Pull out every line below that contains the string "equalSpace".

:: Data to use ::

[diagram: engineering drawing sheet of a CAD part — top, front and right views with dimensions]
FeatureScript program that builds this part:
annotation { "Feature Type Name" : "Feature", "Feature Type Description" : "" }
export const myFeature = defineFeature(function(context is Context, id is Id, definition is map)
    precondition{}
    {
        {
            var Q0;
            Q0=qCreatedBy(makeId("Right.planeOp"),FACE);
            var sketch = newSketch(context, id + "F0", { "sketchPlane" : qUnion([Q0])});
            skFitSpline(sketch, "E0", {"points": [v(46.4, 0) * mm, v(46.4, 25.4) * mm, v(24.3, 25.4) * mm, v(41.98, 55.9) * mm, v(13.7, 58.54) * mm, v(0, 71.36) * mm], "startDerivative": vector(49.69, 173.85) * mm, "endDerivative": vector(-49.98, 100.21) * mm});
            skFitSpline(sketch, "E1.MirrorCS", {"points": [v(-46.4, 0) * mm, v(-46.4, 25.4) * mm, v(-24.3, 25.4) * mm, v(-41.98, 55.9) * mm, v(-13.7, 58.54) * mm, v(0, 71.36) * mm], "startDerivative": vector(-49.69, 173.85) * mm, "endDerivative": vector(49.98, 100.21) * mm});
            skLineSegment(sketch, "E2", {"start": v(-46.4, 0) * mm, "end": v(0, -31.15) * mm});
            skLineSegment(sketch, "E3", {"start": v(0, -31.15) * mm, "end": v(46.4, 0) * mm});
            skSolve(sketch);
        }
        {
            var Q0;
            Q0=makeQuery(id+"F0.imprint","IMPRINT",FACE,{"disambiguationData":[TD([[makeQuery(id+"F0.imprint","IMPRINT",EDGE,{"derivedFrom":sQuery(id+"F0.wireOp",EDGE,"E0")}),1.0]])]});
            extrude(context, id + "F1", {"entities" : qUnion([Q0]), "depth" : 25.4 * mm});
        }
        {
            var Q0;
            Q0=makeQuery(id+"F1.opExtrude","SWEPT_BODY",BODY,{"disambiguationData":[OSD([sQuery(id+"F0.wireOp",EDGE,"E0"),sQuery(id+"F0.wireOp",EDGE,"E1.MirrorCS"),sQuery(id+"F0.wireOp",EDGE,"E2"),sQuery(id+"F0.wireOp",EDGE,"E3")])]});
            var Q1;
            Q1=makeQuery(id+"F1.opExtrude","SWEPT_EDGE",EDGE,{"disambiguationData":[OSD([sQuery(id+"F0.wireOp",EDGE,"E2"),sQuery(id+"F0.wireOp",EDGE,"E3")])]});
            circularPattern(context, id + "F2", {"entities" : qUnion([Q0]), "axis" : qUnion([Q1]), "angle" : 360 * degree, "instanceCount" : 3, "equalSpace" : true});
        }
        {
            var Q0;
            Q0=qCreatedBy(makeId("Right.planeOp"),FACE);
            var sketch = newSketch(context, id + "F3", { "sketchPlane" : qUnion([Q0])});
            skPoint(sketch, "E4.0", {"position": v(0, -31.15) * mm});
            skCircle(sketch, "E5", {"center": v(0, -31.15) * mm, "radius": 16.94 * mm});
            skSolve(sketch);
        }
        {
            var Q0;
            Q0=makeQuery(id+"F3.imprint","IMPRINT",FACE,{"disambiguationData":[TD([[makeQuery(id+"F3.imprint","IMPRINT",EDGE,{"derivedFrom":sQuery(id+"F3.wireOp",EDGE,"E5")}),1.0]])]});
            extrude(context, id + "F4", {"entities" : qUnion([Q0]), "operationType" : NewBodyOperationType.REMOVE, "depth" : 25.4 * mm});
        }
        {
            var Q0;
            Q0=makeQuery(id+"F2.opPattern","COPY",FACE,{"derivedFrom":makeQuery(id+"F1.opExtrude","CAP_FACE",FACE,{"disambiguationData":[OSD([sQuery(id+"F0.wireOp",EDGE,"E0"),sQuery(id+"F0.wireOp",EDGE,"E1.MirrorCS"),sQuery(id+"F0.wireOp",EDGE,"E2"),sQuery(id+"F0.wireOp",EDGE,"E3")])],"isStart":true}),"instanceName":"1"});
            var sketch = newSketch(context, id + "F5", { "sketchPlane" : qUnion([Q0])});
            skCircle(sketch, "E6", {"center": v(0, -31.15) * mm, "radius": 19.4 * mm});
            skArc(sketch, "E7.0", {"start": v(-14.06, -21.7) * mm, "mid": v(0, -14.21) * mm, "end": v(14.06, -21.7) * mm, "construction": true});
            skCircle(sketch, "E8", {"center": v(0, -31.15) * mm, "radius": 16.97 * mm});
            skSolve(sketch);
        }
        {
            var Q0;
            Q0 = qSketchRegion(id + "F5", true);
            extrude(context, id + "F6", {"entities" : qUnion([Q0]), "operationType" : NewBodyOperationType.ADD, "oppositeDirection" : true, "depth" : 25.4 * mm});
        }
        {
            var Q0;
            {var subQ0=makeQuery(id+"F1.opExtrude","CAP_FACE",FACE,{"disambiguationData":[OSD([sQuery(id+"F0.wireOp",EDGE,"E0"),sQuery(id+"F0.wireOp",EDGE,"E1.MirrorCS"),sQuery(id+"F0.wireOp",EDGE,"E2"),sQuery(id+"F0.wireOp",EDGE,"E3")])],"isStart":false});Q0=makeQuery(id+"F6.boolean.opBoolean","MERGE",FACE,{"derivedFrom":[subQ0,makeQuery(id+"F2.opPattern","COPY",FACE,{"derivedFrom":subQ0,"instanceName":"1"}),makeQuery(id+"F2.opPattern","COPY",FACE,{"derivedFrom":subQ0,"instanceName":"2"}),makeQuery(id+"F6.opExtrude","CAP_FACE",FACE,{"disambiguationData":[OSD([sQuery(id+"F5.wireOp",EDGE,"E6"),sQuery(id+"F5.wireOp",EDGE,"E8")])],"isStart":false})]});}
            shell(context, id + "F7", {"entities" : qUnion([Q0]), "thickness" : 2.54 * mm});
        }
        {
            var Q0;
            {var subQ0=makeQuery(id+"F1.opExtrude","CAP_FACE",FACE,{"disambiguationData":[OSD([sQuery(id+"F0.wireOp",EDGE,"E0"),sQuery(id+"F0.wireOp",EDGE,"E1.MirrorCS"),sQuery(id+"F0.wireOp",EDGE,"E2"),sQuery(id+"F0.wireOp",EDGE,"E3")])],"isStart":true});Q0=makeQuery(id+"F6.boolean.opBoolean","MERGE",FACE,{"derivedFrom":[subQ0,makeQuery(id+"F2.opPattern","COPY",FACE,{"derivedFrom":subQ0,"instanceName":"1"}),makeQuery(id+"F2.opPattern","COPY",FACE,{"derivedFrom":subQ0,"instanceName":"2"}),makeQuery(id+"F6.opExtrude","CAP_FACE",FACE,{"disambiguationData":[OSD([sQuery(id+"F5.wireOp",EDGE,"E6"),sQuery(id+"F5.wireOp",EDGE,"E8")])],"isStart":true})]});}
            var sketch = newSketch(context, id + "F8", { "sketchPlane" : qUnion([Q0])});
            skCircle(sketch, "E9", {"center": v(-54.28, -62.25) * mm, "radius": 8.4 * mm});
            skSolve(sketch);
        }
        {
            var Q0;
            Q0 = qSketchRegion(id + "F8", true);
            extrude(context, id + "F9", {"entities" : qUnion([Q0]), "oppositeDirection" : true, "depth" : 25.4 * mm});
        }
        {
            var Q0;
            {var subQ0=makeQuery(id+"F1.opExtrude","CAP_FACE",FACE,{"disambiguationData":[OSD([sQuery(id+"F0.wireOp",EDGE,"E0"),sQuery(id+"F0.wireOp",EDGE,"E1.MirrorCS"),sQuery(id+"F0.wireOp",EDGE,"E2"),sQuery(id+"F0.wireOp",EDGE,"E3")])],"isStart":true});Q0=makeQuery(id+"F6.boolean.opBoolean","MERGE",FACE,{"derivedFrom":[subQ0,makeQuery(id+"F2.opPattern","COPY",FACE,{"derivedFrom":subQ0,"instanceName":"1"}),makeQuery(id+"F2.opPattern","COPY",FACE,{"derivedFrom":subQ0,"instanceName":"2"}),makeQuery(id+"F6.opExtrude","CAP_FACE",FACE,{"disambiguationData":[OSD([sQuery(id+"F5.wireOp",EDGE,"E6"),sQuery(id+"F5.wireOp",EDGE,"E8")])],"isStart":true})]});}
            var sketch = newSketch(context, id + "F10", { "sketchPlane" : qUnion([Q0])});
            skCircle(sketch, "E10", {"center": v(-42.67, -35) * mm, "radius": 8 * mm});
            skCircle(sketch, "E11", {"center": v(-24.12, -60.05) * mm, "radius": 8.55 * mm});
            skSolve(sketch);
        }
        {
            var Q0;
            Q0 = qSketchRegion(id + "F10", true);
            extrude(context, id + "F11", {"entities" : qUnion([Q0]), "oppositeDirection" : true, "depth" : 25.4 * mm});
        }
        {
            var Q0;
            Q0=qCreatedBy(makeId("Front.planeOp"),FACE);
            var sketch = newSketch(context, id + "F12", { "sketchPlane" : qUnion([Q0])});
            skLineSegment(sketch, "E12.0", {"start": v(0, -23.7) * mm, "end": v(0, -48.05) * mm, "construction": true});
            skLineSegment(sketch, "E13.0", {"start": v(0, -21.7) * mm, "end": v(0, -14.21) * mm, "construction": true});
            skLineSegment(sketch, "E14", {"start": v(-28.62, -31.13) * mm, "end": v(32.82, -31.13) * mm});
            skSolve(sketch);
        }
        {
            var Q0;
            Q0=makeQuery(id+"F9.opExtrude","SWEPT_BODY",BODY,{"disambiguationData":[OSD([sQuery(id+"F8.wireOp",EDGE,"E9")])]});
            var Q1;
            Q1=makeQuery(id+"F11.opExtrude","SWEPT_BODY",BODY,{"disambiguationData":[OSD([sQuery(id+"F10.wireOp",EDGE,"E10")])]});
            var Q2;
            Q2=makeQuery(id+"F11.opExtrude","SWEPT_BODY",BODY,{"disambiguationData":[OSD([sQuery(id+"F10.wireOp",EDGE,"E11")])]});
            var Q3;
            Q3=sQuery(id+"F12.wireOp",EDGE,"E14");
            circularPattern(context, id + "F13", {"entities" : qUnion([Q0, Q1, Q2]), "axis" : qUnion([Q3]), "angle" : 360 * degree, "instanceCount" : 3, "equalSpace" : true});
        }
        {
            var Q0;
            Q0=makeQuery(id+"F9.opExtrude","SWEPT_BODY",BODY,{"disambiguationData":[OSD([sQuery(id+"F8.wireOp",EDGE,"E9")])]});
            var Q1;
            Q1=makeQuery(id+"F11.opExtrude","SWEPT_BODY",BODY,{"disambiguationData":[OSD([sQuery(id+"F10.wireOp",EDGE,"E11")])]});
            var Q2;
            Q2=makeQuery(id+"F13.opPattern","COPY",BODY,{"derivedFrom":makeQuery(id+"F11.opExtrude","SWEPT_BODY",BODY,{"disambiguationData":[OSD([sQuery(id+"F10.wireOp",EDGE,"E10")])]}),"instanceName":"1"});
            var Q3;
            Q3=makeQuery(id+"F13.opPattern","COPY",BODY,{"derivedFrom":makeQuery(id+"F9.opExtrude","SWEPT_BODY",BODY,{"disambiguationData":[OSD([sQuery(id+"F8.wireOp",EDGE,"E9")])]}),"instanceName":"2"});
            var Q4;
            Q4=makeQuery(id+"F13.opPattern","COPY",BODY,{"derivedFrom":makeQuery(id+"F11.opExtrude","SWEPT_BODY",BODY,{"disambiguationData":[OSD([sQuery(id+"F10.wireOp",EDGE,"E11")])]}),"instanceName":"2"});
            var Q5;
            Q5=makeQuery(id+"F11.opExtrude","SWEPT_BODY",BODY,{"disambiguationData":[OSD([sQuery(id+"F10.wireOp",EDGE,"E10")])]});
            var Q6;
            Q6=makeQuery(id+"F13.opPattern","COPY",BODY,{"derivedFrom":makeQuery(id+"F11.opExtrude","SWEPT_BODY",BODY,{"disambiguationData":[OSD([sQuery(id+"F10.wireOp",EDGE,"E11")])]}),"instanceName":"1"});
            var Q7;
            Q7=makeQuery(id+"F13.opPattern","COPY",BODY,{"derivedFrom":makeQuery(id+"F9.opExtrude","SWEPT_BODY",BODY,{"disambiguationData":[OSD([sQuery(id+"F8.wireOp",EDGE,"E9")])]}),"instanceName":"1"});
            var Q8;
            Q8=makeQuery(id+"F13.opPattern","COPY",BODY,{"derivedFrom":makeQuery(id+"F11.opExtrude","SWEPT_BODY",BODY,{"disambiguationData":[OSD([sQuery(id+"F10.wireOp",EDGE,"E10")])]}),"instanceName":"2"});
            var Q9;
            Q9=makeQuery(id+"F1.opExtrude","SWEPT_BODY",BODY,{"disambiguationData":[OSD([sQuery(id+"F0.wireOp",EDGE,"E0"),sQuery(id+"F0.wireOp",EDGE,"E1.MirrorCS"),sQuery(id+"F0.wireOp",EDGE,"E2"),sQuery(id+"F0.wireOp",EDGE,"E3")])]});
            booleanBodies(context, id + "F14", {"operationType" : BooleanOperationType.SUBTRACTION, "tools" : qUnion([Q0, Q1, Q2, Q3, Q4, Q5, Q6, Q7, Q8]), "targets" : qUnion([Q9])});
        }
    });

:::

§ Expected answer:
            circularPattern(context, id + "F2", {"entities" : qUnion([Q0]), "axis" : qUnion([Q1]), "angle" : 360 * degree, "instanceCount" : 3, "equalSpace" : true});
            circularPattern(context, id + "F13", {"entities" : qUnion([Q0, Q1, Q2]), "axis" : qUnion([Q3]), "angle" : 360 * degree, "instanceCount" : 3, "equalSpace" : true});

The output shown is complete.